▶ **Work task**:
Among the entries below, find the line with "125.2 104.2375 -90))", then quote it and each following line up to and including the line with "134.25 72.5 90))", and nothing else.

▶ **Source material**:
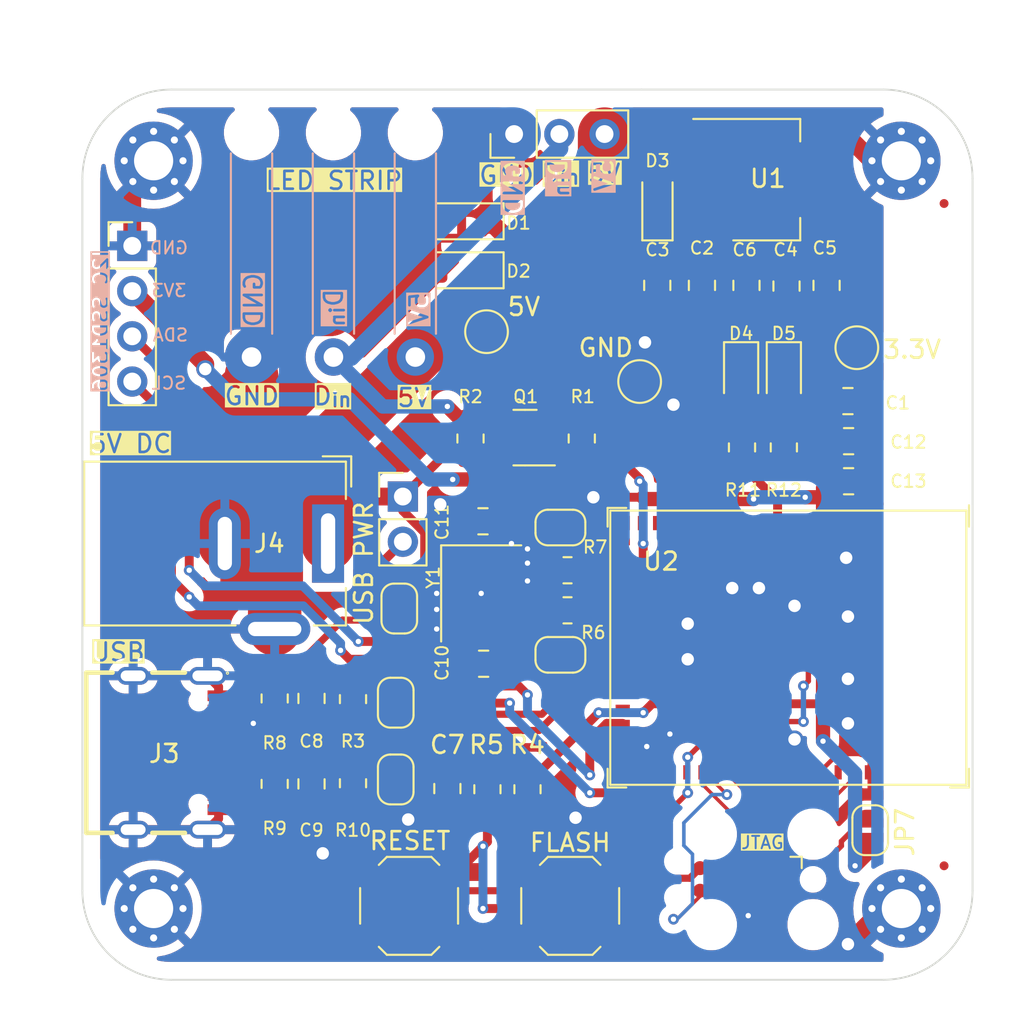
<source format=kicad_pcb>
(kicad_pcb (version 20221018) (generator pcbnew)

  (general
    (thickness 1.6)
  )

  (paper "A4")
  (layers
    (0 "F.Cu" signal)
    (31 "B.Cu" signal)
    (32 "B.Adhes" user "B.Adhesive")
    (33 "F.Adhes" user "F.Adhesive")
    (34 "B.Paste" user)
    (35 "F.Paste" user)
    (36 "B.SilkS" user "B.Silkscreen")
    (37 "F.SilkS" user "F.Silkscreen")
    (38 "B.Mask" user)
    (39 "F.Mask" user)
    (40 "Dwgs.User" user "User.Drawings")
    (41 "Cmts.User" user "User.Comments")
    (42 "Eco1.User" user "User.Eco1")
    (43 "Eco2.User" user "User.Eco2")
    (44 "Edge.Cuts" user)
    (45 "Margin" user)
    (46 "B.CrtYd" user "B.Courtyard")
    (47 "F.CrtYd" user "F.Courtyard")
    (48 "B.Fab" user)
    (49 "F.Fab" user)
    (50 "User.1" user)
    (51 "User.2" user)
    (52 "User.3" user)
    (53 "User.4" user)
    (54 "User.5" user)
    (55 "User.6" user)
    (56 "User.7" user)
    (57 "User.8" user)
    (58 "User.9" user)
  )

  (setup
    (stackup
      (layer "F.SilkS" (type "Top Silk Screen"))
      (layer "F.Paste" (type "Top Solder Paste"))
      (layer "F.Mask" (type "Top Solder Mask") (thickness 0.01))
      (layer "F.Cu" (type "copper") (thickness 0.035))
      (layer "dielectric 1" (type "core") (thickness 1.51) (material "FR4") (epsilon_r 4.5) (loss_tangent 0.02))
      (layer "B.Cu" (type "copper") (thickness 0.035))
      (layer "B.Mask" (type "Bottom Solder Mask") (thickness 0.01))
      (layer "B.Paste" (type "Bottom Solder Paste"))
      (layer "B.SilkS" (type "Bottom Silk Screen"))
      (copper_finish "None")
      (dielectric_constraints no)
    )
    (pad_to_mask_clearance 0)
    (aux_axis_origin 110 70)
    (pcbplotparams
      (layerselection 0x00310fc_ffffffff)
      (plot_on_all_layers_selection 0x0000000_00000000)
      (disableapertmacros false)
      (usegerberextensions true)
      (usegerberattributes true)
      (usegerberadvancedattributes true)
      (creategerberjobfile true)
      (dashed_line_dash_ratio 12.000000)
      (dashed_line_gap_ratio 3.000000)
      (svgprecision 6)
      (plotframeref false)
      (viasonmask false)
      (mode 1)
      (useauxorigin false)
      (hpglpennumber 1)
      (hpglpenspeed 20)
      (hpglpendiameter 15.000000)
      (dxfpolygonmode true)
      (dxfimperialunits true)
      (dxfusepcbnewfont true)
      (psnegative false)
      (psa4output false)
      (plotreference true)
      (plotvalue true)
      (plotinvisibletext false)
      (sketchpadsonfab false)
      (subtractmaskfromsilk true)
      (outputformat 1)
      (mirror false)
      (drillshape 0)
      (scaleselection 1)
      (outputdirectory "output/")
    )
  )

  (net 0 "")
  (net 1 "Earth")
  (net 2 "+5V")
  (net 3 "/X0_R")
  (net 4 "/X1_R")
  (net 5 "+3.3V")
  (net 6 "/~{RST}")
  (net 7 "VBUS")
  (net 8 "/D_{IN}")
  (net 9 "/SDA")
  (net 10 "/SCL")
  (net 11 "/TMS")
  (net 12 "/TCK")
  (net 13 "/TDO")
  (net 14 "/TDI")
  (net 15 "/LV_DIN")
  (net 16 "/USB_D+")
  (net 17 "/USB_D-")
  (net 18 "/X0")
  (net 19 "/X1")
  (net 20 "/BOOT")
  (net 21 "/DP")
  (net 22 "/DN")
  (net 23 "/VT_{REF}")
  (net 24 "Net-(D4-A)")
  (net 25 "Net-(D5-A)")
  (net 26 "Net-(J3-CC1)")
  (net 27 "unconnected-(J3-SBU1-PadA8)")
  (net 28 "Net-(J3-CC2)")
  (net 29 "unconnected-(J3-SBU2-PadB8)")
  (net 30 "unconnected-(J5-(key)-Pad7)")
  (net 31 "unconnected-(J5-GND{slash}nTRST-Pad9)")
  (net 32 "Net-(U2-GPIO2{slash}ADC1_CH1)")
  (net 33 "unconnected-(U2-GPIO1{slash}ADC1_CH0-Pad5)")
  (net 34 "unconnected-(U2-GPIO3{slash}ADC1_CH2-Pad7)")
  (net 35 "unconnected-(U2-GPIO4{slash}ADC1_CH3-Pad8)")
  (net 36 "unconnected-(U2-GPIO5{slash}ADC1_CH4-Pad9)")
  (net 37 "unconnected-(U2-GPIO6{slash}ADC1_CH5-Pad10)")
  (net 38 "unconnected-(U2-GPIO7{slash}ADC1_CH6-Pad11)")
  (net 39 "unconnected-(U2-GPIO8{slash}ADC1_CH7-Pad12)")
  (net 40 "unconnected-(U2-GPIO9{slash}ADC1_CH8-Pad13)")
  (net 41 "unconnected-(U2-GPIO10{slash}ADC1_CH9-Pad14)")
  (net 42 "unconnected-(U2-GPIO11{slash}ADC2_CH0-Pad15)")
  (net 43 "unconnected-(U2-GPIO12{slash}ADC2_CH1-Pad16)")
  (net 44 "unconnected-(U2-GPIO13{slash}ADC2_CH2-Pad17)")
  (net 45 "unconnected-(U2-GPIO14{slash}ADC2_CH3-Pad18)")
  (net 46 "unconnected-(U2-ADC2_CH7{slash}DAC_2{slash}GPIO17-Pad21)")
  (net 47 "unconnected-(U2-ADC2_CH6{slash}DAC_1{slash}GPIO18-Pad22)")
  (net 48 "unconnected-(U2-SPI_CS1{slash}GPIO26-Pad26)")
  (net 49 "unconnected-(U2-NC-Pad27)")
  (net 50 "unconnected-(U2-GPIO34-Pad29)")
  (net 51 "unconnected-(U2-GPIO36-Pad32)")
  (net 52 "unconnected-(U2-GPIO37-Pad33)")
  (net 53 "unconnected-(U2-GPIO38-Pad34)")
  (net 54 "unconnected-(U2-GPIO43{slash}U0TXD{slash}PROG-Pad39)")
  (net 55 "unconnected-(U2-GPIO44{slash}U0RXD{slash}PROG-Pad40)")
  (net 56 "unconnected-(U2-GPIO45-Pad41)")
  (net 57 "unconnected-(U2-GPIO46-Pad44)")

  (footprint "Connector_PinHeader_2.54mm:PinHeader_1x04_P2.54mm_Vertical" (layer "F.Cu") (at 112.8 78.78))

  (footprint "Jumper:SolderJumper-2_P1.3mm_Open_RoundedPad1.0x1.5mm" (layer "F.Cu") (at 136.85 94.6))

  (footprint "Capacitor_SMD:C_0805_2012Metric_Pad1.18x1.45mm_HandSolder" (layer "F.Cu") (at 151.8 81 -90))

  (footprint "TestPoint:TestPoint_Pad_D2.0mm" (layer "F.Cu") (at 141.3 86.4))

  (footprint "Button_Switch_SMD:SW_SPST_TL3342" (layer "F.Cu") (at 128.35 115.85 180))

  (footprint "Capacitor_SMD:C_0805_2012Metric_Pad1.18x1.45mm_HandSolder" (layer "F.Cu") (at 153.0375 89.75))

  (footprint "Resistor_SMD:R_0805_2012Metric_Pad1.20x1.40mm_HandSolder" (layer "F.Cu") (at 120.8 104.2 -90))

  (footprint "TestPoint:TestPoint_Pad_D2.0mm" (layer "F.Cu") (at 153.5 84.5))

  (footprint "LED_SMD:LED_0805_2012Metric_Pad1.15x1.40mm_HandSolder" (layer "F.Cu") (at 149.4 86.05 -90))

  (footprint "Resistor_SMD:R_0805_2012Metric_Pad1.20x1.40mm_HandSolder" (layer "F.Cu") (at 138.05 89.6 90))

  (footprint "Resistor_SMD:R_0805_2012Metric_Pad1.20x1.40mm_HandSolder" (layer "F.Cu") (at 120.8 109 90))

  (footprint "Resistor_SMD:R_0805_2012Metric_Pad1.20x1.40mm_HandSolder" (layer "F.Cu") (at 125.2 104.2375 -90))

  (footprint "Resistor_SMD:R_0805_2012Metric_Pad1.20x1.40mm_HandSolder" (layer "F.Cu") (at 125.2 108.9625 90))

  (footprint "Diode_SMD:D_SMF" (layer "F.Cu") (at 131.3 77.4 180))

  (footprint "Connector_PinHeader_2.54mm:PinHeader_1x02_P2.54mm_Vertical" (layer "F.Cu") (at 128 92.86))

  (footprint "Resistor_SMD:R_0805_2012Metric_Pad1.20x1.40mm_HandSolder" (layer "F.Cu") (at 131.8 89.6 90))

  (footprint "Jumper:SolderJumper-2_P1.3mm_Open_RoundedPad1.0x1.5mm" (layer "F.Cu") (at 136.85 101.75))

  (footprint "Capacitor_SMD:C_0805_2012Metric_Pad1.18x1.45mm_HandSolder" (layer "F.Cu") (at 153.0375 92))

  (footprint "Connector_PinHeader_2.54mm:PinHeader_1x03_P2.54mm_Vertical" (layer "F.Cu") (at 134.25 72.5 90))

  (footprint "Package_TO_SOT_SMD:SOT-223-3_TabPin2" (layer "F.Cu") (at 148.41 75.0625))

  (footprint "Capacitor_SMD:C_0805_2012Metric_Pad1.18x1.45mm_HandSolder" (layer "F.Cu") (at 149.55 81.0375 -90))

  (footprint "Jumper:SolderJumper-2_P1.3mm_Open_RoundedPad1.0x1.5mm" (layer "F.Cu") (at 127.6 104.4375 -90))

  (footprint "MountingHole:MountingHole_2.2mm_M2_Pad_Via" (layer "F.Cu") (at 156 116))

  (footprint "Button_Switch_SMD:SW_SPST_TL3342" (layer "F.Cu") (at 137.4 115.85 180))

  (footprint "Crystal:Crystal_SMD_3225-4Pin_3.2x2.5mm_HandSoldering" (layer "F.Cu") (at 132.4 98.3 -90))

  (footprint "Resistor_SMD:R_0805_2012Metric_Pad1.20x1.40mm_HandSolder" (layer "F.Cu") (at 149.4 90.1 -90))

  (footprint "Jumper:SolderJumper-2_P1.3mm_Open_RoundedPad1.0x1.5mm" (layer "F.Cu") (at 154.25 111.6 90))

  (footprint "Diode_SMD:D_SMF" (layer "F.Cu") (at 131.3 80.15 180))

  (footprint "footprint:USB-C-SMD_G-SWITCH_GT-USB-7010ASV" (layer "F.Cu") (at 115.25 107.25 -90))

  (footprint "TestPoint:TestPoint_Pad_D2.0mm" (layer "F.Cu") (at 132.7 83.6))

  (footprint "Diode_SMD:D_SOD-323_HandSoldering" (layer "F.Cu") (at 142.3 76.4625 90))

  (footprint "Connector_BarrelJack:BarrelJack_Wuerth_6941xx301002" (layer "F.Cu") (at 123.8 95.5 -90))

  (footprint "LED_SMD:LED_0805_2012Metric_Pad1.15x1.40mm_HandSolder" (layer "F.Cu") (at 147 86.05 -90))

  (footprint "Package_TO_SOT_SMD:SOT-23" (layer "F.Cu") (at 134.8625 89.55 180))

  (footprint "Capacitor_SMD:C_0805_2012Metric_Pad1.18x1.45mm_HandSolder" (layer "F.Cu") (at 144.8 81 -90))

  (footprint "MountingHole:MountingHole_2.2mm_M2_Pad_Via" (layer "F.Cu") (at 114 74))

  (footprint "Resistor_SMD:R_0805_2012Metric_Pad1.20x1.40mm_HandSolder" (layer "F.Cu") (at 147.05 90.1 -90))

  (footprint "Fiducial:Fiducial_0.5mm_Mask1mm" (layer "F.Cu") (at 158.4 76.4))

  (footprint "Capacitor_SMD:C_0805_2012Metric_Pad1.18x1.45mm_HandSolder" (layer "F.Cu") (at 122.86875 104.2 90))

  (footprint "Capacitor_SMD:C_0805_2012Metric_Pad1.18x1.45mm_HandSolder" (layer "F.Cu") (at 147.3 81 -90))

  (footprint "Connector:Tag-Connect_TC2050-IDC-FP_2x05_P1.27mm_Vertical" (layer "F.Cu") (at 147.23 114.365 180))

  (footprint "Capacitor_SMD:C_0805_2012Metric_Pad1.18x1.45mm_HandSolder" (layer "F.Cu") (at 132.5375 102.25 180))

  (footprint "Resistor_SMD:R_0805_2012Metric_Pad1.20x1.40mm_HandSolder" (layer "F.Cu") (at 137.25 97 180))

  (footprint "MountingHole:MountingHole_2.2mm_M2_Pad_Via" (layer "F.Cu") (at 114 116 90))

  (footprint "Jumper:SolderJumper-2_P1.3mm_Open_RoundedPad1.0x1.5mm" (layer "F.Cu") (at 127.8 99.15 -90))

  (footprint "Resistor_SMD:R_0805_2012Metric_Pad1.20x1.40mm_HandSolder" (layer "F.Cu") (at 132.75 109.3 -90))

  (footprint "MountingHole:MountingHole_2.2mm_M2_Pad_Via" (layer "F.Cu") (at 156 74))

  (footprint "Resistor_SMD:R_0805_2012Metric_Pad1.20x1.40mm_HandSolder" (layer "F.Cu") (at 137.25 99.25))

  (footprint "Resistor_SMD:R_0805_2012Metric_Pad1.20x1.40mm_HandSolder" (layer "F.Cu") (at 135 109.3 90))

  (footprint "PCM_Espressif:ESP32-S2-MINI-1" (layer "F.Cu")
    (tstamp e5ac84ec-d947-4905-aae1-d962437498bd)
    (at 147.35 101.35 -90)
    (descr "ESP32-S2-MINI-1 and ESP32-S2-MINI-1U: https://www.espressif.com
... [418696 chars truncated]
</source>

▶ **Answer box**:
  (footprint "Resistor_SMD:R_0805_2012Metric_Pad1.20x1.40mm_HandSolder" (layer "F.Cu") (at 125.2 104.2375 -90))

  (footprint "Resistor_SMD:R_0805_2012Metric_Pad1.20x1.40mm_HandSolder" (layer "F.Cu") (at 125.2 108.9625 90))

  (footprint "Diode_SMD:D_SMF" (layer "F.Cu") (at 131.3 77.4 180))

  (footprint "Connector_PinHeader_2.54mm:PinHeader_1x02_P2.54mm_Vertical" (layer "F.Cu") (at 128 92.86))

  (footprint "Resistor_SMD:R_0805_2012Metric_Pad1.20x1.40mm_HandSolder" (layer "F.Cu") (at 131.8 89.6 90))

  (footprint "Jumper:SolderJumper-2_P1.3mm_Open_RoundedPad1.0x1.5mm" (layer "F.Cu") (at 136.85 101.75))

  (footprint "Capacitor_SMD:C_0805_2012Metric_Pad1.18x1.45mm_HandSolder" (layer "F.Cu") (at 153.0375 92))

  (footprint "Connector_PinHeader_2.54mm:PinHeader_1x03_P2.54mm_Vertical" (layer "F.Cu") (at 134.25 72.5 90))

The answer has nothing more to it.